The "toehold lock" element is operated according to the principles depicted in Fig. 1b, wherein the toehold domain of Gate S is "blocked" (referred to as L-Gate S), rendering it incapable of reacting with Input just added. This design enables Input to react only with L-Gate L, thereby generating Output1, which subsequently reacts with the transformation element to produce a key chain. The key strand serves to unlock the toehold previously "locked" and then initiates the reaction between Input and L-Gate S. By contrast to the conventional approach of controlling toehold domain length, the "toehold lock" element directly inhibits the undesired reaction at the outset, thereby creating a greater kinetic difference and achieving tighter regulation of the reaction sequence. Consequently, the "toehold lock" element has the potential to comprehensively address the issue of toehold reaction sequence.

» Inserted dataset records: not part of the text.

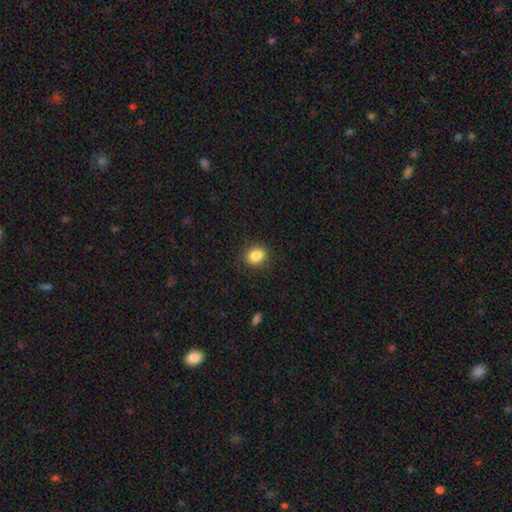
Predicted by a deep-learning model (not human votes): Smooth or featured?
  - smooth: 85% *
  - star or artifact: 10%
  - featured or disk: 5%
How rounded?
  - round: 66% *
  - in between: 33%
  - cigar-shaped: 1%
Merging?
  - none: 88% *
  - minor disturbance: 8%
  - major disturbance: 3%
  - merger: 1%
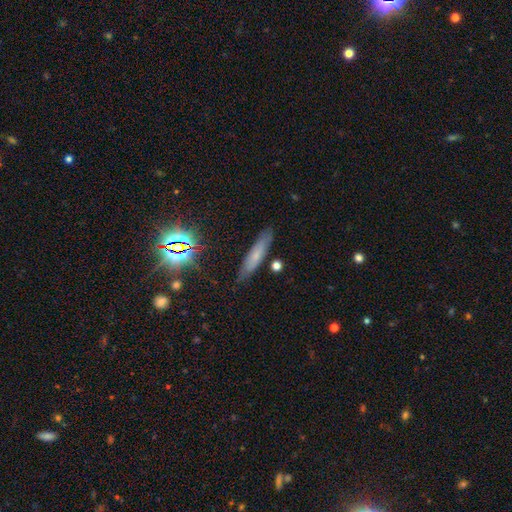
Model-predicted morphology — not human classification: Smooth or featured? smooth (61%)
How rounded? cigar-shaped (83%)
Merging? none (83%)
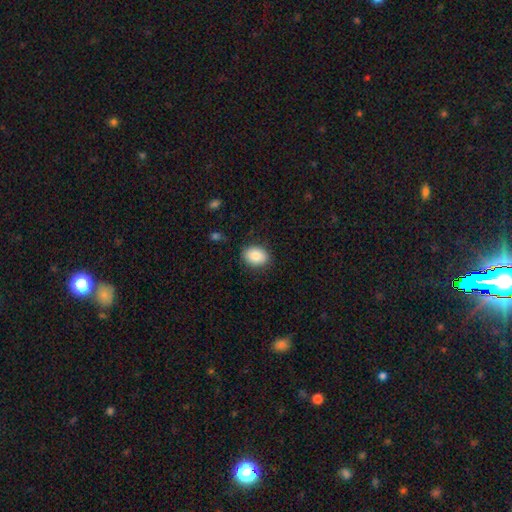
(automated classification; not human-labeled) Overall: smooth (86%). How rounded: in between (66%; round 33%). Merging: none (84%).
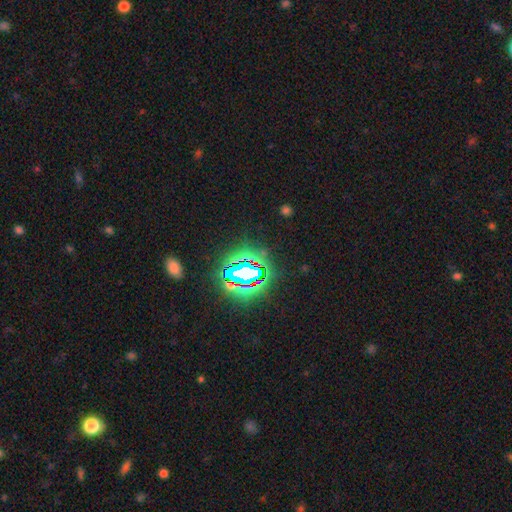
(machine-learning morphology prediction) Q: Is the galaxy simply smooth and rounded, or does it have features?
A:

First, we aimed to demonstrate that controlling the length of toehold domain cannot effectively regulate the reaction sequence. Specifically, we designed two chains, Gate S and Gate L, featuring toehold domain lengths of 5 and 10 nt, and then added Input at different concentrations into the system containing both Gates S and L (Table S1-1 in Supporting information). As shown in Fig. 1c, a significant leakage signal at Gate S was observed for both Input concentrations of 1X and 1.5X, which proved that controlling the toehold domain length could not strictly control the reaction sequence. Subsequently, to validate the function of the toehold lock element, we incorporated it into the experimental setup following the above trials (Table S1-2 in Supporting information). As depicted in Fig. 1d, negligible leakage signals were detected when Input concentrations of 0.5X, 1X, and 1.5X were introduced, indicating that Input interacts initially with L-Gate L, followed by reaction with L-Gate S. These results demonstrate the ability of the toehold lock element to thoroughly regulate the sequence of toehold reactions.
Using this property of toehold lock, we aimed to effectively address the issue of leakage in seesaw circuits. Specifically, three main sorts of leakage have been identified in seesaw circuits: Ⅰ, leakage between fuel and gate; Ⅱ, leakage between gates in two layers; Ⅲ, leakage at the threshold [37]. The leakage Ⅲ exists primarily because the reaction sequence is loosely controlled. As shown in Fig. 2a, threshold only has a longer toehold domain than the Gate: output, which leads to the fact that some of the Input can cross the threshold and react directly with the Gate: output. In contrast, circuit utilizing the toehold lock element effectively blocks the toehold domain of the Gate: output (referred to as the locked gate, as depicted in Fig. 2b), thereby enabling the newly added Input to only react with the L-threshold. The activator displaced by Input subsequently reacts with transformation element downstream, generating the key strand required to unlock the locked gate. Transformation element has two key strands to ensure fully unlocking the locked gate when the L-threshold is entirely reacted. In fact, toehold lock element not only resolves the issue of leakage Ⅲ resulting from improper control of the reaction order but also eliminates the occurrence of leakage Ⅰ and Ⅱ (ΔG > 0 for both reactions after toehold being blocked). The circuit designed in accordance with Figs. 2a and b was evaluated by adding different concentrations of Input to both systems. The concentrations of gate, threshold, fuel, and reporter in the system are detailed in Table S2 (Supporting information). The results of the evaluation are presented in Fig. 2c and Fig. S1 (Supporting information). The original seesaw circuit exhibited significant leakage signals at Input concentrations of 0.4X and 0X, fully reflecting the impact of the three sorts of leakage in the seesaw circuit system. In contrast, our system exhibited no significant leakage signal at Input concentrations of 0.4X and 0X, providing evidence that the toehold lock element effectively resolves the issue of leakage in seesaw circuits.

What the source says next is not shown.